Ed, tanto per fare un esempio, da questa assurda pretesa illiberale che si fonda buona parte di quella rabbia popolare che sta attualmente trovando nel movimento di Beppe Grillo un interprete credibile. Una rabbia che, in estrema sintesi, parte dalla cocente delusione per una classe dirigente che non avrebbe saputo mantenere la promessa di una società più giusta e più ricca per tutti. E così, schiumando di rabbia nei confronti dei politici, accusati di averli defraudati di qualcosa a cui aveva diritto, la pancia del paese si rivolge ancora una volta alla facile demagogia per raggiungere la realizzazione dei loro obiettivi esistenziali attraverso lo strumento della democrazia elettiva. Da qui deriva anche, soprattutto a sinistra, la continua ricerca di facce nuove e di un partito nuovo, formato da persone oneste e totalmente dedite al bene comune. Tutte utopie e chimere di cui, ahinoi, è lastricata la nostra nazionale via per l’inferno, con lo spettro sempre presente di un catastrofico default che, lasciando sul terreno morti e feriti, farebbe finalmente giustizia di tali utopie e chimere.

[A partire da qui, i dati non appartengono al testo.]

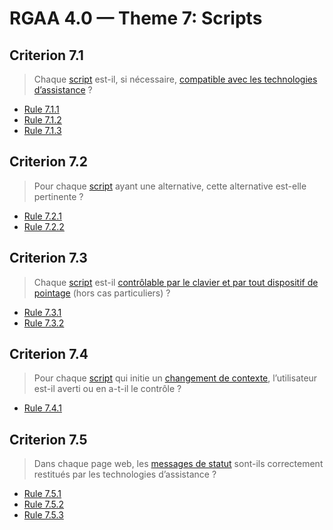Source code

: # RGAA 4.0 — Theme 7: Scripts

## Criterion 7.1

> Chaque [script](https://www.numerique.gouv.fr/publications/rgaa-accessibilite/methode/glossaire/#script) est-il, si nécessaire, [compatible avec les technologies d’assistance](https://www.numerique.gouv.fr/publications/rgaa-accessibilite/methode/glossaire/#compatible-avec-les-technologies-d-assistance) ?

* [Rule 7.1.1](Rule-7-1-1.md)
* [Rule 7.1.2](Rule-7-1-2.md)
* [Rule 7.1.3](Rule-7-1-3.md)

## Criterion 7.2

> Pour chaque [script](https://www.numerique.gouv.fr/publications/rgaa-accessibilite/methode/glossaire/#script) ayant une alternative, cette alternative est-elle pertinente ?

* [Rule 7.2.1](Rule-7-2-1.md)
* [Rule 7.2.2](Rule-7-2-2.md)

## Criterion 7.3

> Chaque [script](https://www.numerique.gouv.fr/publications/rgaa-accessibilite/methode/glossaire/#script) est-il [contrôlable par le clavier et par tout dispositif de pointage](https://www.numerique.gouv.fr/publications/rgaa-accessibilite/methode/glossaire/#accessible-et-activable-par-le-clavier-et-tout-dispositif-de-pointage) (hors cas particuliers) ?

* [Rule 7.3.1](Rule-7-3-1.md)
* [Rule 7.3.2](Rule-7-3-2.md)

## Criterion 7.4

> Pour chaque [script](https://www.numerique.gouv.fr/publications/rgaa-accessibilite/methode/glossaire/#script) qui initie un [changement de contexte](https://www.numerique.gouv.fr/publications/rgaa-accessibilite/methode/glossaire/#changement-de-contexte), l’utilisateur est-il averti ou en a-t-il le contrôle ?

* [Rule 7.4.1](Rule-7-4-1.md)

## Criterion 7.5

> Dans chaque page web, les [messages de statut](https://www.numerique.gouv.fr/publications/rgaa-accessibilite/methode/glossaire/#message-de-statut) sont-ils correctement restitués par les technologies d’assistance ?

* [Rule 7.5.1](Rule-7-5-1.md)
* [Rule 7.5.2](Rule-7-5-2.md)
* [Rule 7.5.3](Rule-7-5-3.md)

D’altro canto, è pur vero che se attraverso i maggiori canali d’informazione viene veicolato esclusivamente il pensiero unico politicista, in base al quale il popolo ha diritto a farsi rappresentare da una classe dirigente che sappia risolvere ogni problema, venendo incontro a qualunque bisogno individuale o collettivo che sia, è ovvio che ciò -sebbene si tratti di una truffa ideologica colossale- ha oramai acquistato per molti individui il valore incontrovertibile di una credenza. Un vero e proprio dogma con cui ci si relaziona nei confronti della politica e degli uomini che la interpretano con un atteggiamento quasi mistico, quasi che questi ultimi, solo per aver ottenuto una qualche investitura democratica, posseggano la pietra filosofale con cui tramutare il piombo in oro. A tutto questo una genuina visione liberale, quasi del tutto assente nel dibattito televisivo, dovrebbe contrapporre la cultura del senso di responsabilità individuale, da cui deriva l’assunto di una società spontanea quale principale artefice della crescita culturale ed economica di qualunque collettività, affidando alla sfera pubblica pochi e circostritti compiti e attribuzioni. Una visione liberale che, a giudicare a dal fermento che essa sta suscitando in rete, si spera che prima o poi venga notata da qualche artefice dei nostri tanti soviet del piccolo schermo, travestiti da talk show politici. Vedremo.